The patient had been experiencing abdominal pain and profuse foul-smelling diarrhoea since past 10 days, and food poisoning was ruled out. There was an absence of physical trauma or injury. Upon obtaining a detailed history from her relatives, it was revealed that she had experienced similar episodes of diarrhoea prior in 2nd trimester of this pregnancy, which had been managed symptomatically and by over-the-counter antibiotic medications that she had taken by her own. Fever, vomiting and white discharge were absent. There were no immunocompromising conditions, like tuberculosis or Human Immunodeficiency Virus (HIV) infection. Pregnancy-related complications, such as gestational diabetes and preeclampsia, were also absent.
Her personal hygiene, water storage facilities and cooking practices were seemed to be not good. Patient was under the combined management of the Medicine and Gynaecology Departments. Ultrasonography (USG) revealed a twin pregnancy with oligohydramnios, and unfortunately, cardiac activity was absent in both of foetus suggesting IUFD.

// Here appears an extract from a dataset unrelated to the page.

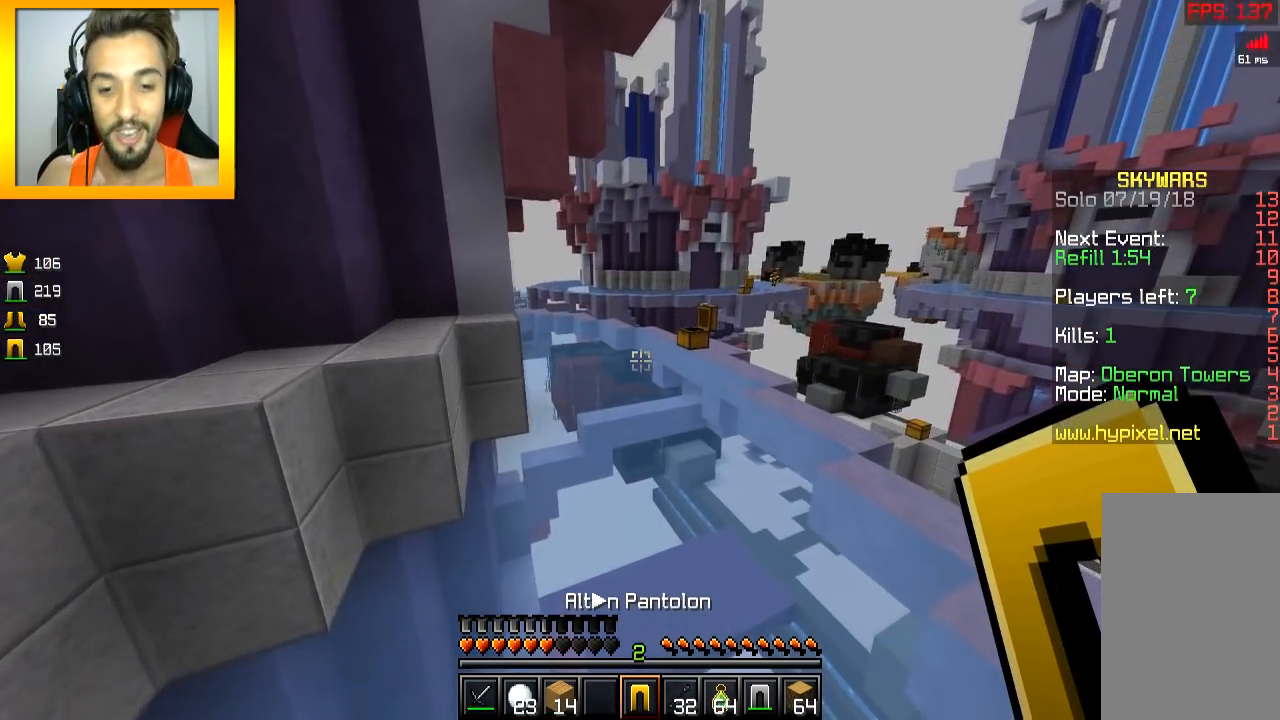
{"keys": ["w"], "mouse": [], "events": [[417, "space", "up"]]}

Complete Blood Count (CBC) revealed a haemoglobin level of 12.2 gm%. The total White Blood Cell (WBC) count was raised to 16,180 cells/cumm with neutrophilia. Platelets were within the normal range (1.8 lakh/μL). Electrolyte profile showed hyponatremia (serum sodium was 102 mEq/L). C-reactive Protein (CRP) was 63.86 mg/L, and D-dimer level was raised to 5,340 ng/mL along with increased serum urea (91 mg/dL) and serum creatinine (5.60 mg/dL), while serum total bilirubin remained normal (0.7 mg/dL). The patient has blood group of A-positive. Physician corrected hypovolemia and shock with fluids, and broad-spectrum antibiotics were started, along with metronidazole for diarrhoea. Next day stool sample sent to microbiology laboratory of present hospital for routine microscopy and culture sensitivity tests.

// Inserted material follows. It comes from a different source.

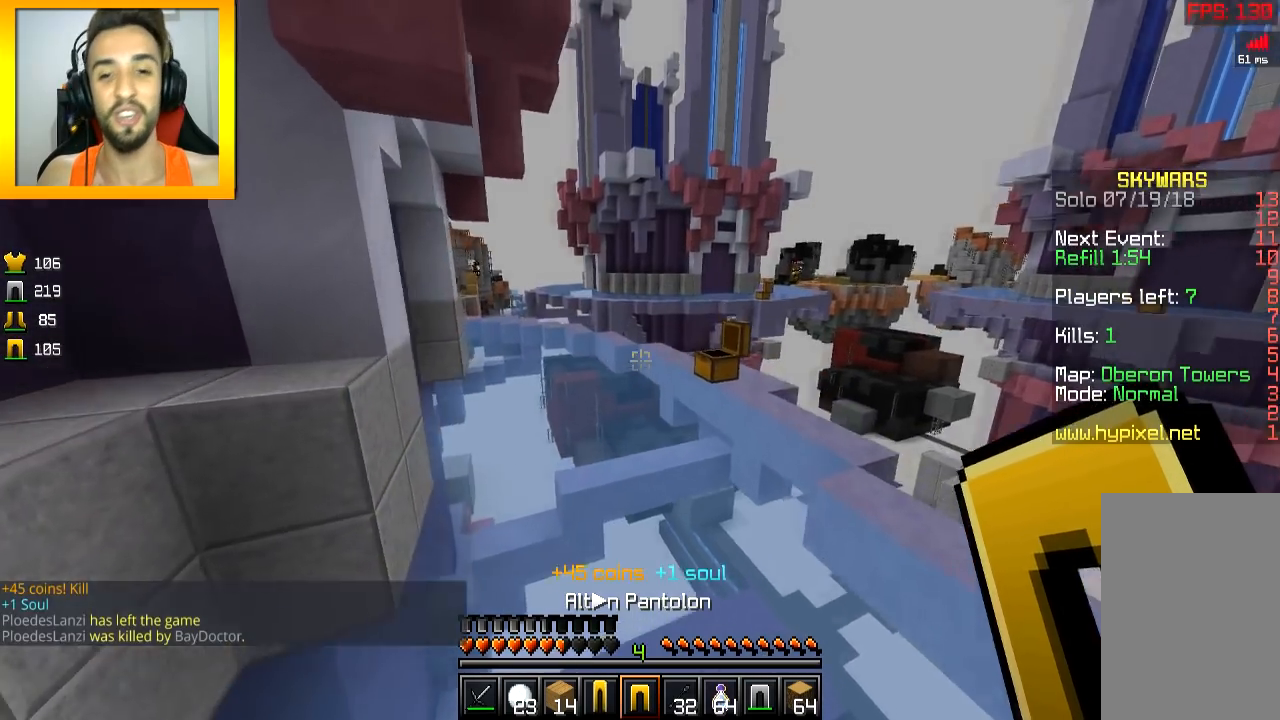
{"keys": ["space", "w"], "mouse": [], "events": [[217, "space", "down"]]}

By macroscopic examination revealed that the stool was watery in consistency, pale in colour and having offensive odour. No significant stool pathogens, including Salmonella spp., Shigella spp., and Vibrio cholera, were isolated on stool culture. Microscopic examination by saline wet mount preparation revealed organisms with falling leaf motility of trophozoites (Table/Fig 1). On the Lugol’s iodine mount, pear-shaped cysts were noted, leading to the diagnosis of Giardia lamblia causing chronic infection. The antigiardia drug tinidazole (2 g oral) was added to regimen.
According to previous USG reports, no placental or foetal anomalies seen. By seeing on mother-side, there was no Pregnancy-induced Hypertension (PIH), normal thyroid and sugar profiles along with no heart diseases detected. The Toxoplasmosis, Other (like syphilis), Rubella, Cytomegalovirus (CMV) and Herpes Simplex Virus (TORCH) profile was also negative. Hence, all other possible causes for IUFD were ruled out. So chronic diarrhoea caused by Giardia lamblia resulted in massive fluid loss, which led to oligohydramnios; this was determined to be the ultimate reason for IUFD in present case. For further management of IUFD, the patient was referred to higher centre after correction of shock and hypovolemia.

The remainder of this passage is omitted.